TCA Cycle Analysis Service Case Study

Title: Hierarchical tricarboxylic acid cycle regulation by hepatocyte arginase 2 links the urea cycle to oxidative metabolism

Journal: Cell metabolism

Published: 2024

Background

A core challenge in liver metabolism lies in coordinating the two pathways of nitrogen metabolism (the urea cycle) and energy metabolism (the TCA cycle). Traditionally, these two pathways were considered to function independently, but recent research has revealed that metabolic intermediates (such as α-ketoglutarate and fumarate) may serve as molecular bridges connecting the two pathways. Arginase 2 (Arg2) is a mitochondrially localized urea cycle enzyme, but its regulatory role in the TCA cycle remains largely undetermined. How the liver maintains energy-nitrogen balance through Arg2-mediated metabolic reprogramming under metabolic stress (such as a high-fat diet) remains unclear. This study aimed to investigate how arginase 2 in hepatocytes influences oxidative metabolism by regulating the TCA cycle and to reveal the connection between the urea cycle and the TCA cycle.

Results

TCA cycle metabolites were quantitatively analyzed using LC-MS/MS technology to evaluate the effect of arginase 2 deficiency on metabolite levels.

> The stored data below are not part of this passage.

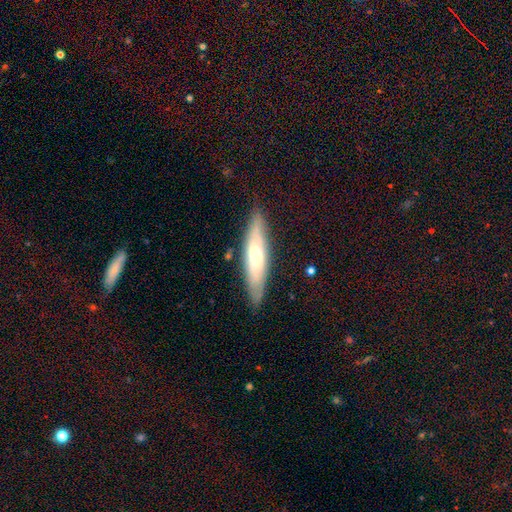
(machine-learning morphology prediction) This is possibly a featured or disk galaxy (48%). Merging: clearly none (84%).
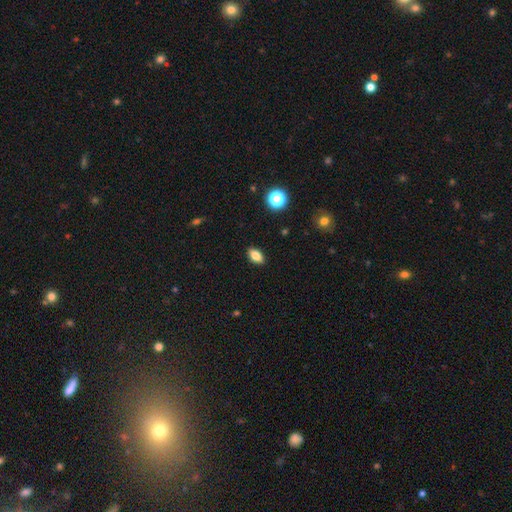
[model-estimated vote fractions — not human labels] A smooth galaxy with no disk features (81%) that is in between round and cigar-shaped (87%).

Vote fractions:
- Smooth or featured? smooth: 81% / star or artifact: 10% / featured or disk: 9%
- How rounded? in between: 87% / round: 8% / cigar-shaped: 5%
- Merging? none: 89% / minor disturbance: 8% / major disturbance: 2% / merger: 1%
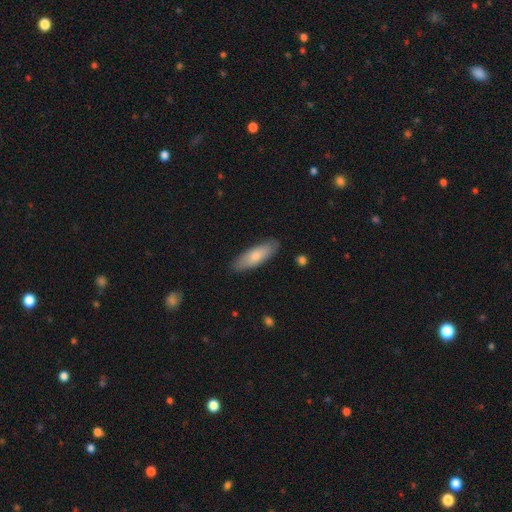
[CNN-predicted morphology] Overall: smooth (76%). How rounded: in between (57%; cigar-shaped 41%). Merging: none (86%).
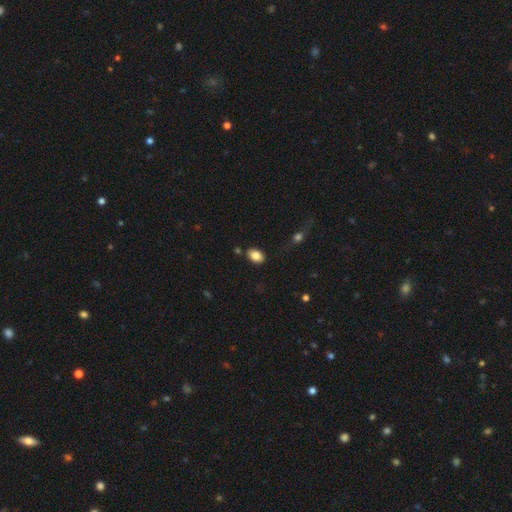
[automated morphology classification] Smooth or featured? smooth (84%)
How rounded? in between (84%)
Merging? none (81%)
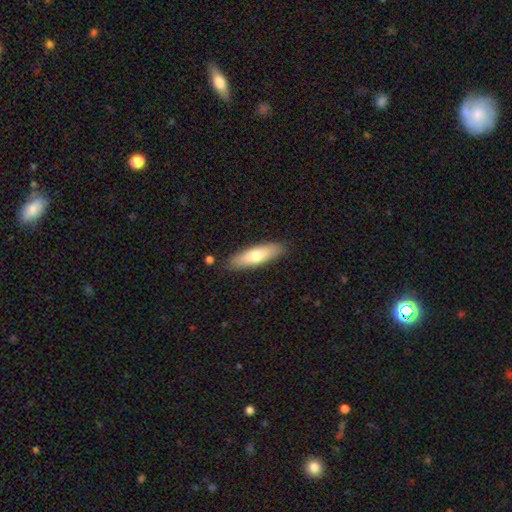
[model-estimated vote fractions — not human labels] This appears to be a smooth galaxy with no disk features (66%) that is cigar-shaped (59%). Merging: none (87%).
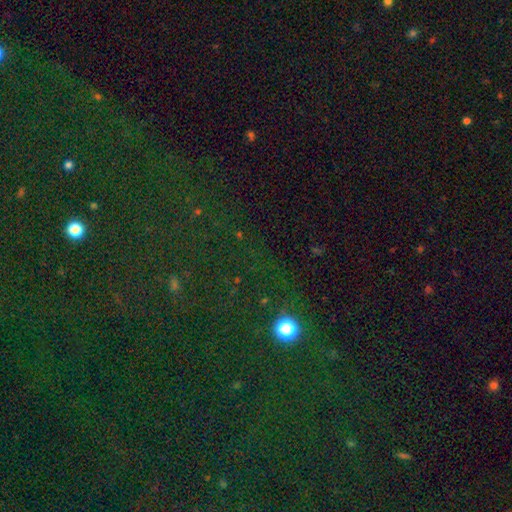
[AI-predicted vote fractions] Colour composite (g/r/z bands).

Results from a [U-¹³C₆] glucose trace indicated that non-glucose carbon sources contribute to alanine accumulation in Arg2^LKO hepatocytes, and metabolite flux from non-glucose substrates is increased in Arg2^LKO hepatocytes.

Glutamine oxidative metabolism requires glutamate to enter the TCA cycle, which involves oxidative decarboxylation of glutamine-derived glutamate to form α-ketoglutarate. This is followed by desaturation to fumarate and stereospecific hydration to malate and aspartate via the TCA cycle (Figure 1K). The enhanced incorporation of glutamine into (M+5) α-ketoglutarate, (M+4) fumarate, (M+4) malate, and (M+4) aspartate suggests that Arg2^LKO hepatocytes have an increased reliance on glutamine recycling to provide energy for the TCA cycle. The authors examined the reduced carbon flux of labeled [U-¹³C₅] glutamine and found that Arg2-deficient hepatocytes significantly increased the production of [U-¹³C₅] glutamine as M+5 citrate, M+3 aspartate, M+3 malate, and M+3 fumarate compared to WT controls (Figure 1M). The ¹³C enrichment in these metabolites suggests that Arg2 LKO mouse hepatocytes metabolize glutamine through reductive catabolism to synthesize acetyl-CoA for fatty acid synthesis. In vivo and in vitro data confirmed glutamine recycling and increased transfer of glutamine to aspartate in Arg2 LKO livers.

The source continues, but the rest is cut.